=== Task directions ===
From the entries, return every line where the string "selection" shows up.

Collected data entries
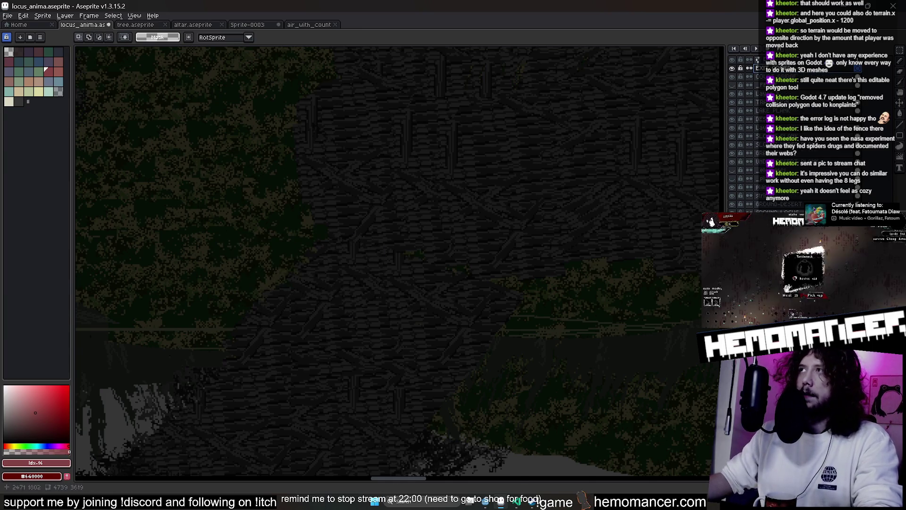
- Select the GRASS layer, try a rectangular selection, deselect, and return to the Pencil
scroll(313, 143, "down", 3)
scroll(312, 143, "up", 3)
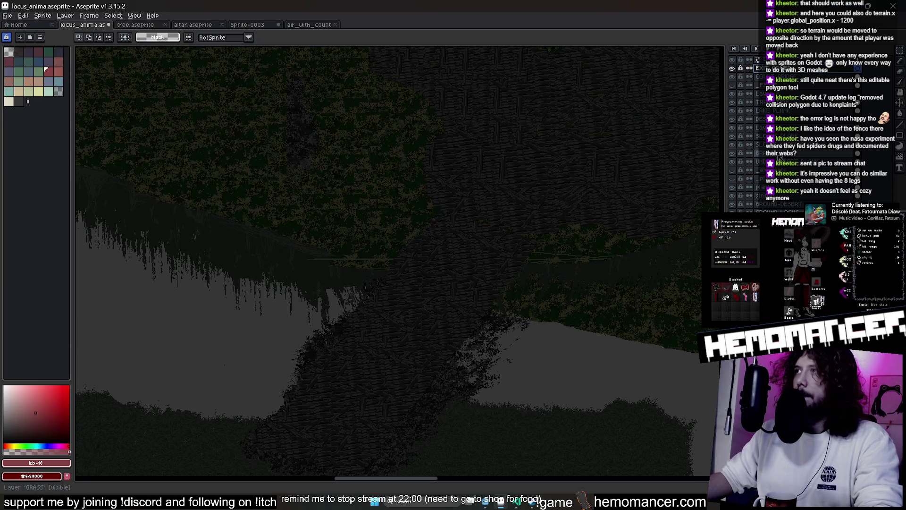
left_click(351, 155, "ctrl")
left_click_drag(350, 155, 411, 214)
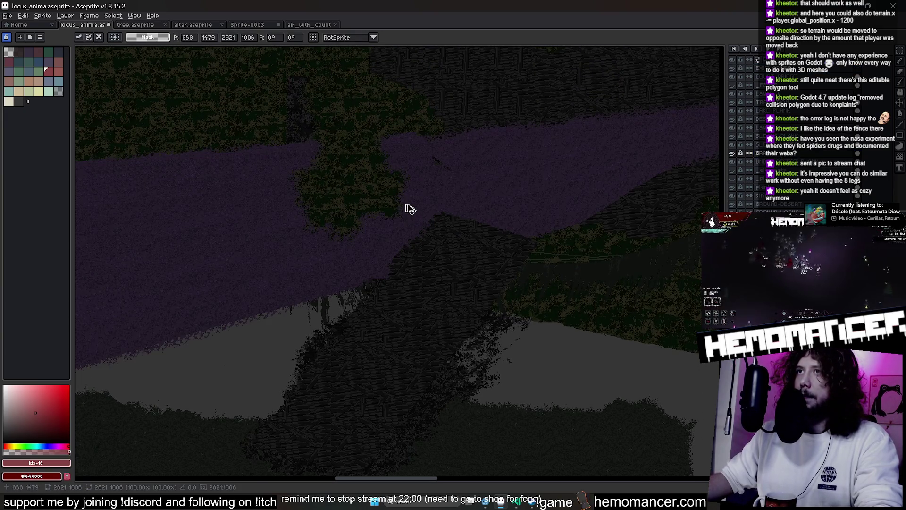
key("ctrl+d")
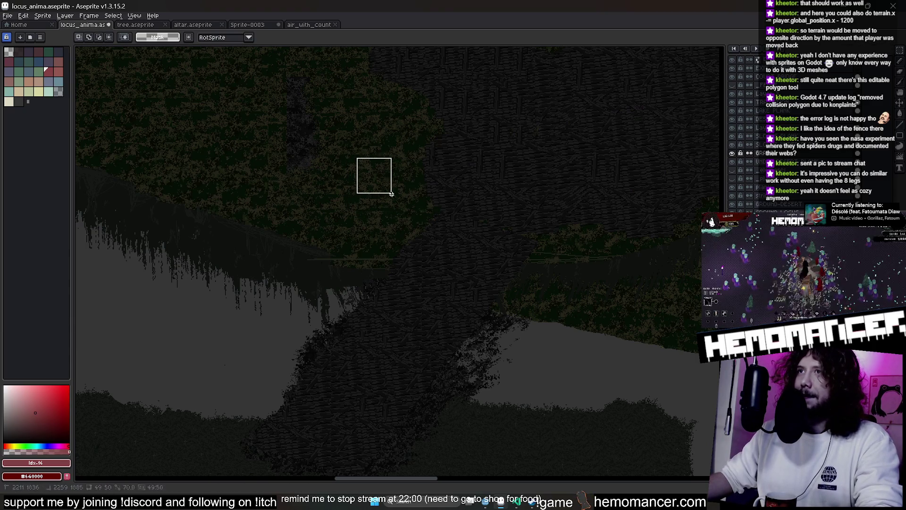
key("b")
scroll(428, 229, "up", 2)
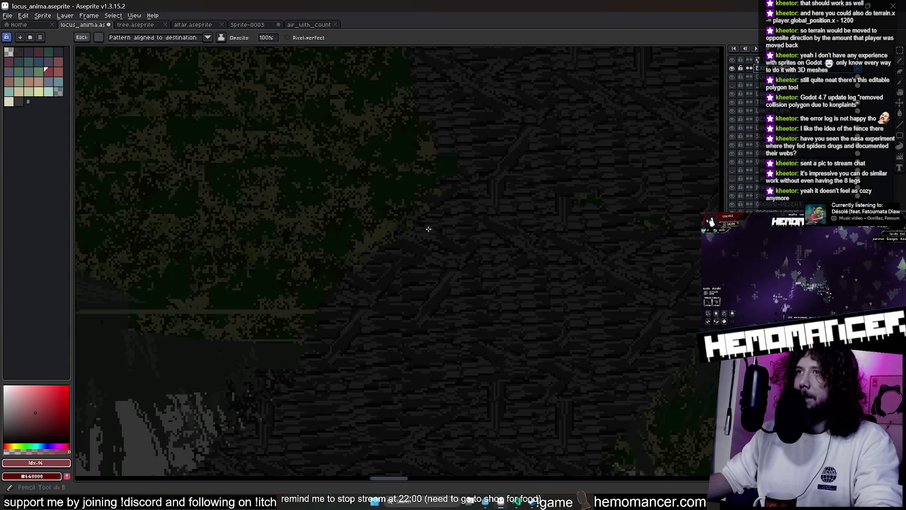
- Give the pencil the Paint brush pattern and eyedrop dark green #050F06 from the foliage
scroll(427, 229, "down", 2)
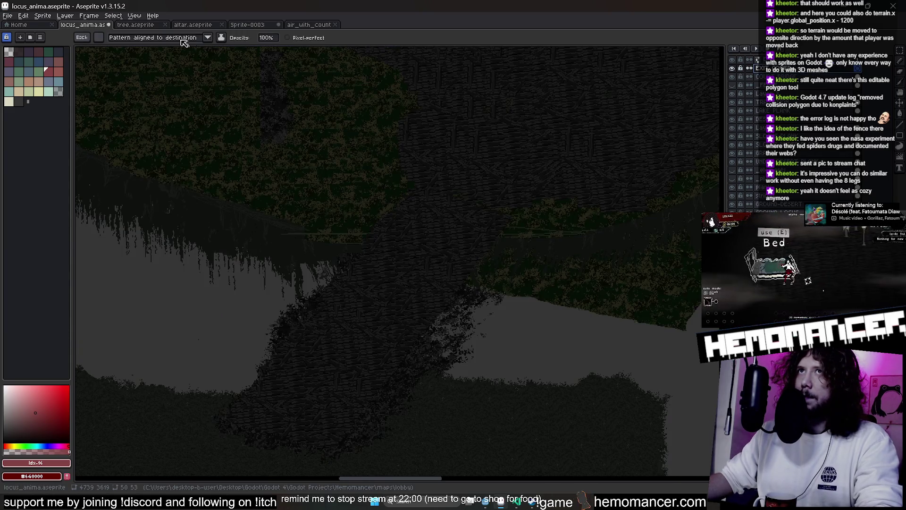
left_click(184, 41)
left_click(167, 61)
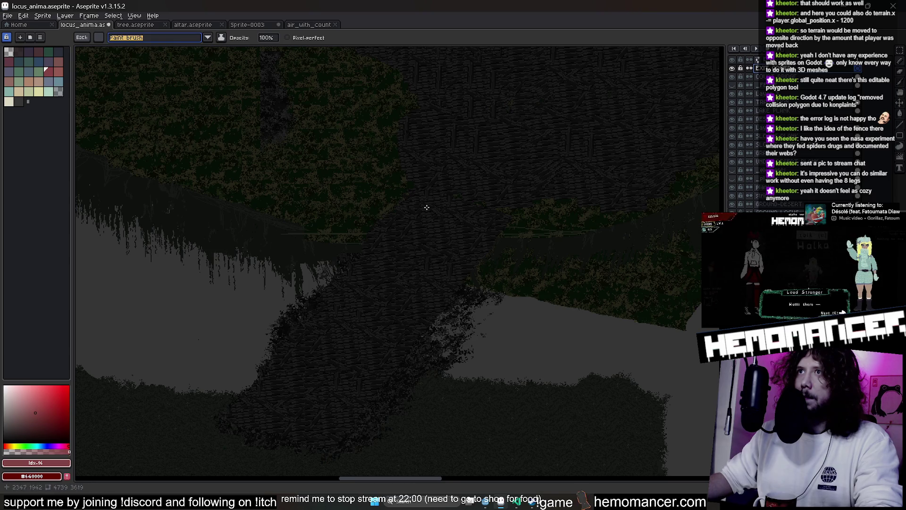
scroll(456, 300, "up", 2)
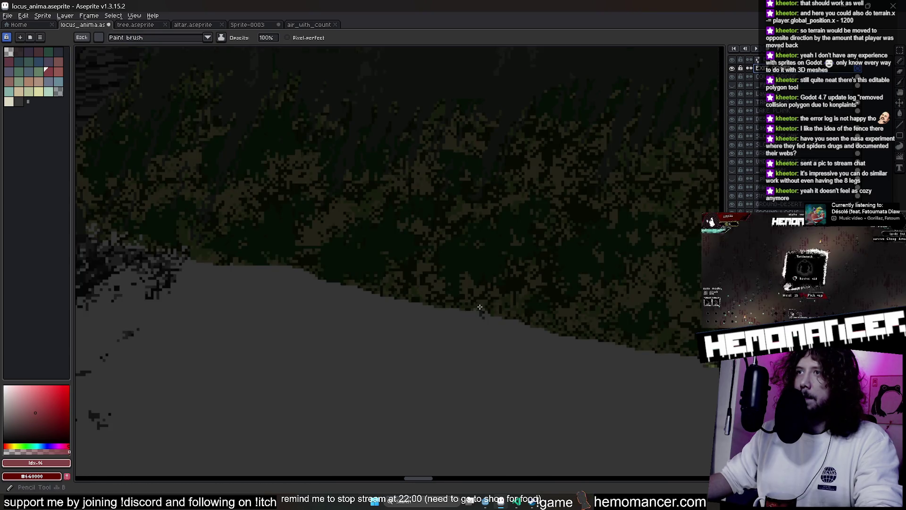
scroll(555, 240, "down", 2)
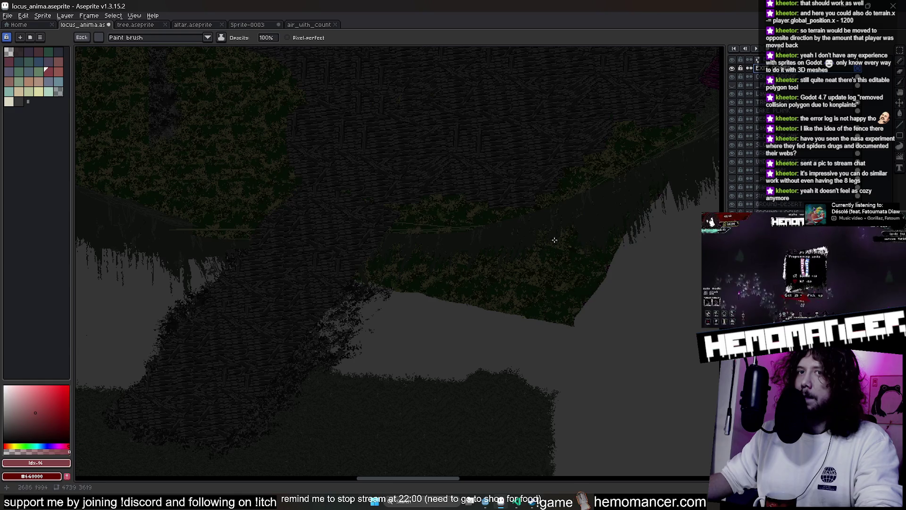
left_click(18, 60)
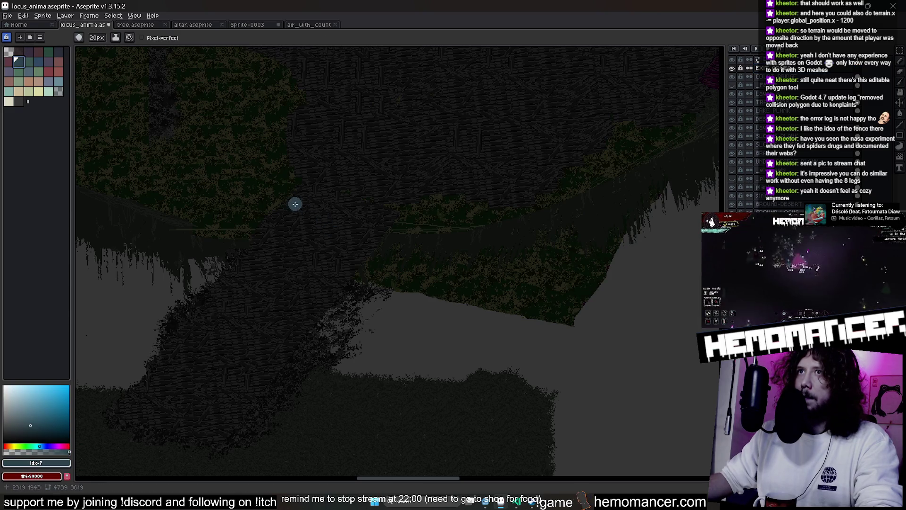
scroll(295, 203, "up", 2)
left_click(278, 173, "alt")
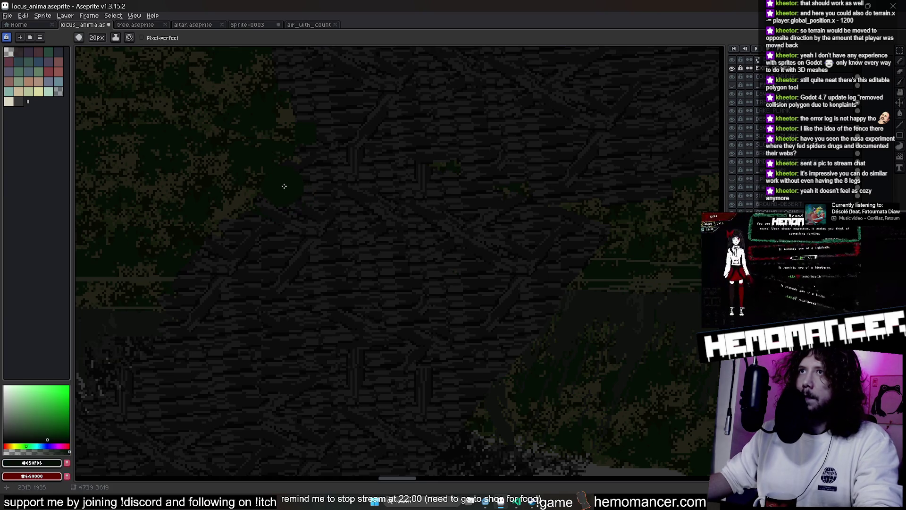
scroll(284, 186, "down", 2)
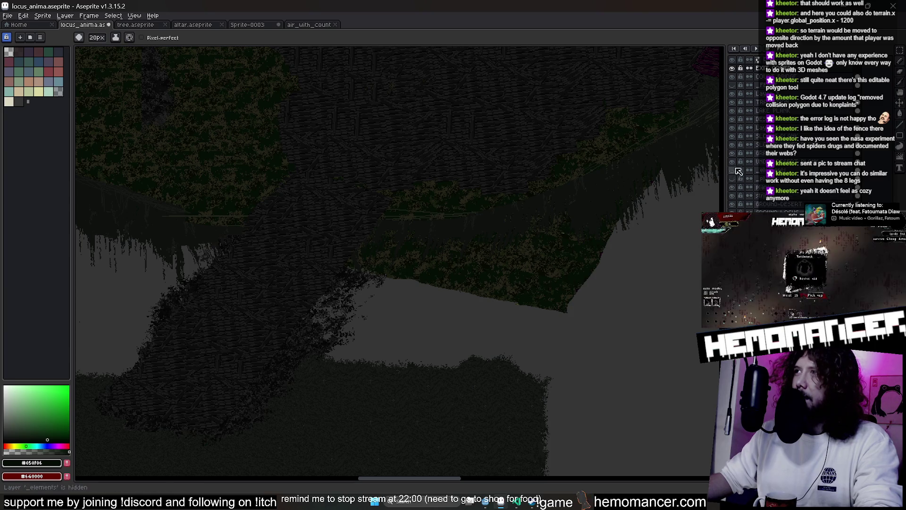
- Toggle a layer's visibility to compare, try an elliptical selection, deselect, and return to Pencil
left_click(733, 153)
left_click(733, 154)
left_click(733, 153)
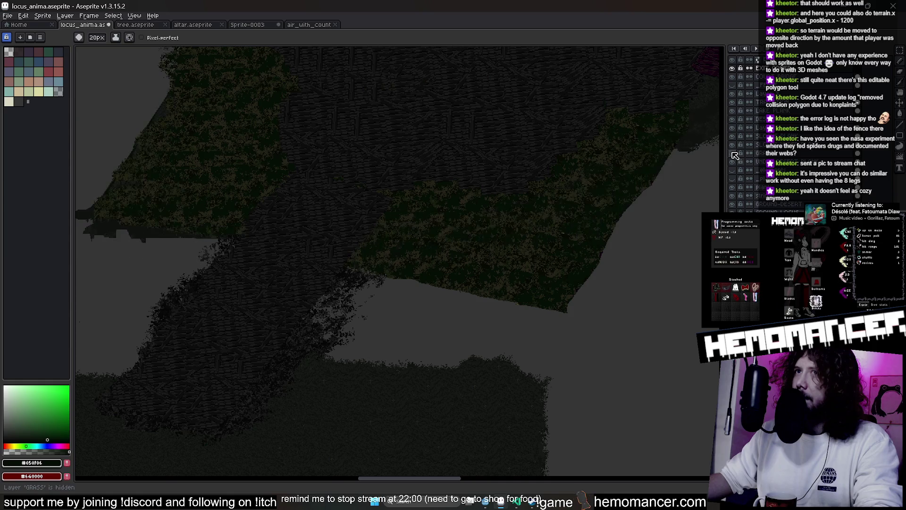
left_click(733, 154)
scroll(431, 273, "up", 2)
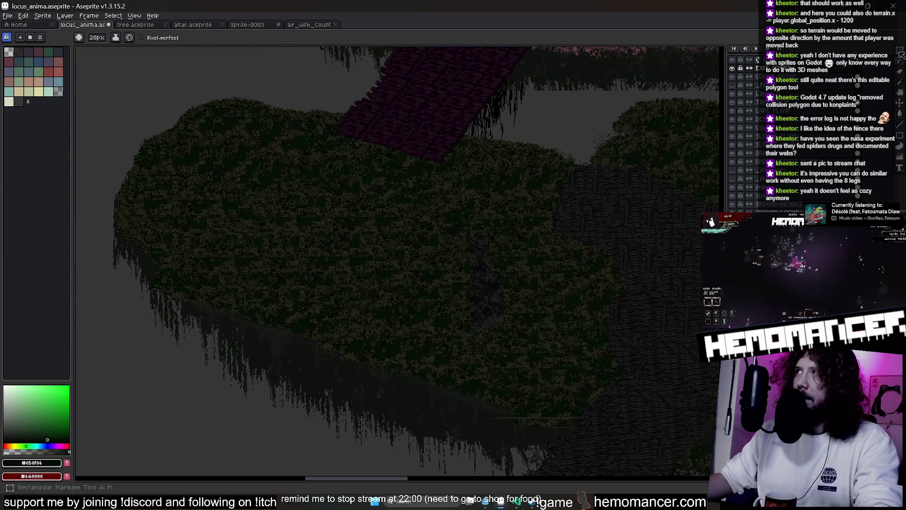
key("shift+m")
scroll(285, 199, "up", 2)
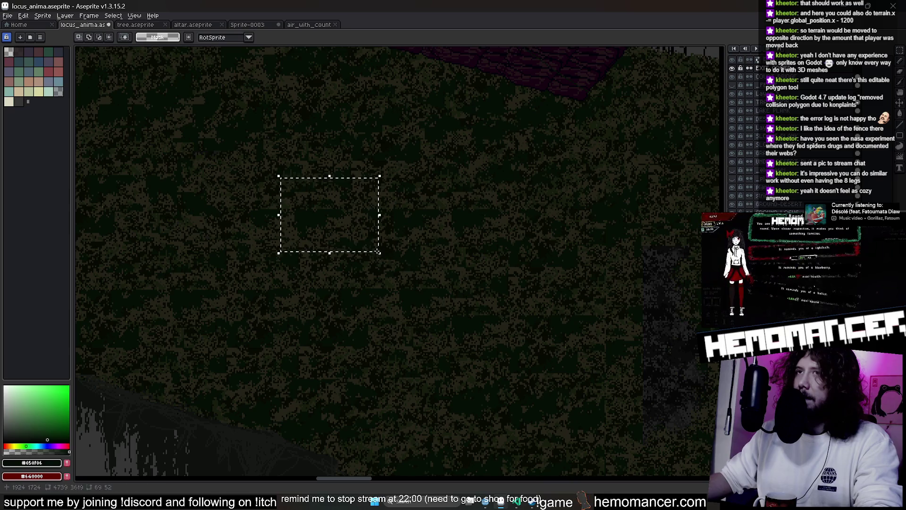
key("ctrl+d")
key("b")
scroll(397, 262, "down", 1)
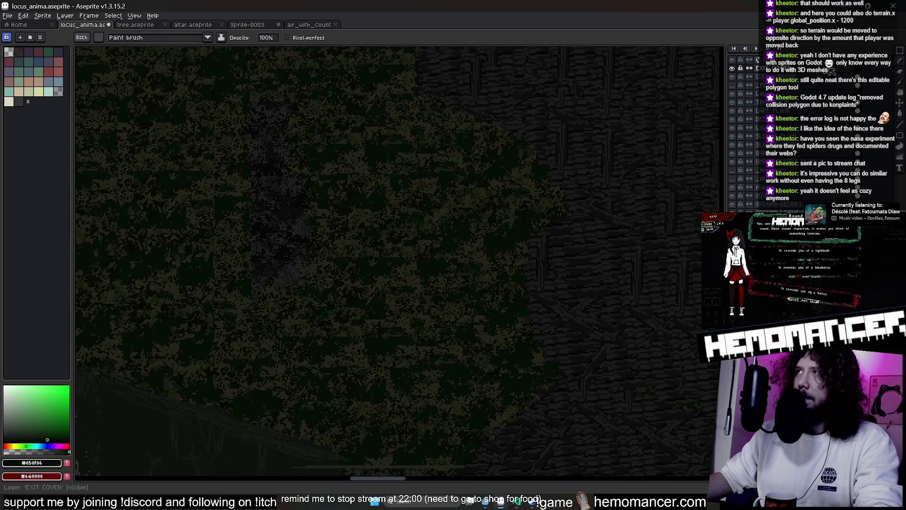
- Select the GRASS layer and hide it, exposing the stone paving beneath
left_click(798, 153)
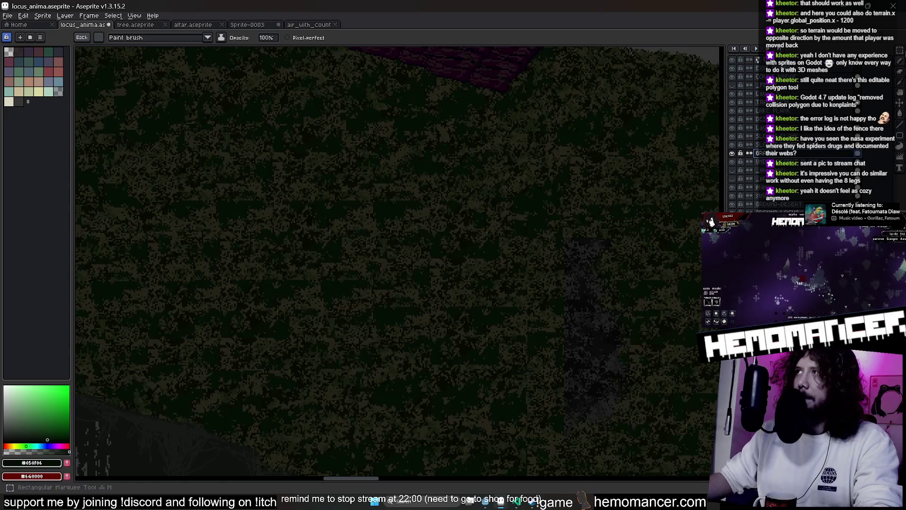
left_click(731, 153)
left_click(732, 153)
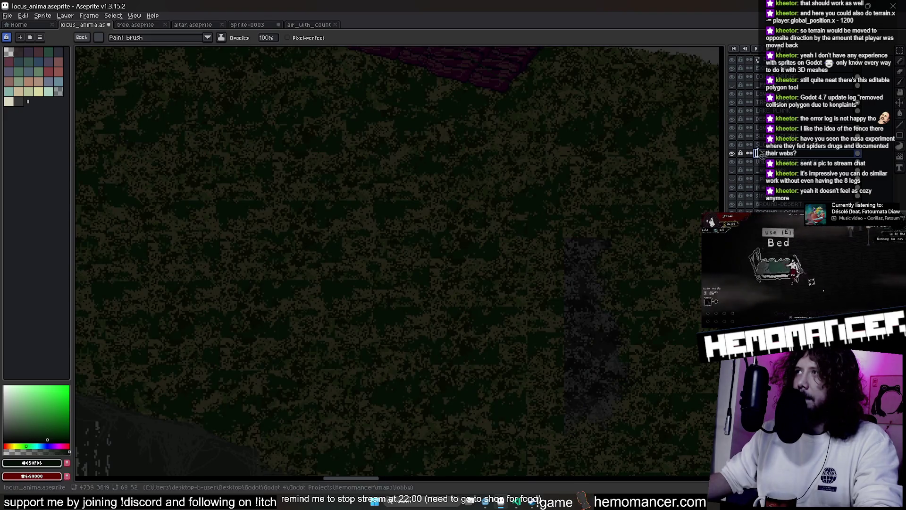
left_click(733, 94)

=== Solution for this exercise ===
- Select the GRASS layer, try a rectangular selection, deselect, and return to the Pencil
- Toggle a layer's visibility to compare, try an elliptical selection, deselect, and return to Pencil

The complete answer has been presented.